上別府さんは、ハノイでは週に2度シッターさんを雇って食事を作ってもらっているという。「慣れない環境での育児なのでとても助かっています」。日本は小さな子どもと店で食事がしにくいといわれるが、「ベトナムでは肩身の狭い思いはしたことはないです。外出や料理が大変なときは、食事のデリバリーも充実しています」。

子育て環境も場所によってよしあしがある。私が子どもとベトナムで暮らして、ああまったくもう!とよく思ったのは、歩行者がいようと車やバイクが断固として止まらず、突進してくるところだ。注意がいるし、ただでさえハノイの道はほこりっぽくて、散歩はなかなか楽しめなかった。一方で、やっぱりベトナムはいいなあと思うのは、そこら中に大きな声で元気に話している人たちがいて、ちょっと子どもがぐずろうと、目立ちもしないので嫌な顔一つされないことだ。ポコが歩いていると、若い男性もおばさんも、ほっぺを触りに近づいて来て、本当によくかわいがってくれた。この気楽さは日本ではなかなか味わえないと思う。車が止まってくれる静かな日本もいいけど、帰国後を考えるとああなんだか寂しいな。

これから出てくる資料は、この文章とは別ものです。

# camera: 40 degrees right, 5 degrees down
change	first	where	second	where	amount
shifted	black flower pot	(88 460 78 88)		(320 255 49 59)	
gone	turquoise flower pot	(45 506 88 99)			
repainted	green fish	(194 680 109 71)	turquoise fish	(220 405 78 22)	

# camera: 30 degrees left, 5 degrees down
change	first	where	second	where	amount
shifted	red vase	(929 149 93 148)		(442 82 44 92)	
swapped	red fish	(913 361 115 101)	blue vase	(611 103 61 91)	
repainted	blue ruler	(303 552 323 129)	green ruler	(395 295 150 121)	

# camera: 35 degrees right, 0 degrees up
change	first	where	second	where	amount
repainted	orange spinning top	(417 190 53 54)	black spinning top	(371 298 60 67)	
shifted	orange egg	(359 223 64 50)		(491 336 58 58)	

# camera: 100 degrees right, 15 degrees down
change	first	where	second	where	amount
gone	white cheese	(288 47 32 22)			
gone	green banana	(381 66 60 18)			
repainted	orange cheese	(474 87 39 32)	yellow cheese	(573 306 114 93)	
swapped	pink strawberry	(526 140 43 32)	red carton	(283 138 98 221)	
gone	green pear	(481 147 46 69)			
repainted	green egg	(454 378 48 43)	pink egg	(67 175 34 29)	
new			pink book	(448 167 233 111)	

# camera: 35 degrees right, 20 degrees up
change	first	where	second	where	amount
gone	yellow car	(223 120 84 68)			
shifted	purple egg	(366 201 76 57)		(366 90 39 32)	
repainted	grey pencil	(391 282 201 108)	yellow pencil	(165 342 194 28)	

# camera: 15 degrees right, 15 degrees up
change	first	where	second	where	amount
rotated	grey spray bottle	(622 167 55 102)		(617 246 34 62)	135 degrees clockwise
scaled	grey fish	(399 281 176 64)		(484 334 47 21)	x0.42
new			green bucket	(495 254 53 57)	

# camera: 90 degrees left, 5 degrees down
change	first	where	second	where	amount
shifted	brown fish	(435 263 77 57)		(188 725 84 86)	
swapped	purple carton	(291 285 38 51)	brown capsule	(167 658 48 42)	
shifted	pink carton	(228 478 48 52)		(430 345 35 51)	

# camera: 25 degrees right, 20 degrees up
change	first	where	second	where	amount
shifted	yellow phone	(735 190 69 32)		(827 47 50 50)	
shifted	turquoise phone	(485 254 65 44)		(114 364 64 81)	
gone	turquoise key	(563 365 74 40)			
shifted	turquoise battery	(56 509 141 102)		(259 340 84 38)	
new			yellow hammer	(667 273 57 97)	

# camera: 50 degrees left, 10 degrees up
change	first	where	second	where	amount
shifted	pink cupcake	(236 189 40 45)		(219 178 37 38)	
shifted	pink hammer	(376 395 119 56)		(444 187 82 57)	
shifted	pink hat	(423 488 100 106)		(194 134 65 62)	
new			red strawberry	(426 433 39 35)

ちなみに、ベトナム駐在の夫とともに日本に帰国することが決まった日本人の妻が「いやー!」と叫んでいるのをよく見かける。ある女性は、「私も復職するのに、ご飯も掃除も全部やらなきゃいけない日々がまた始まる」と、げんなりした様子で帰国していった。ベトナムではお手伝いさんが助けてくれた家事も、帰国したとたん、ほとんど女性が丸抱えしなければならなくなるという現実。なんだかなあ。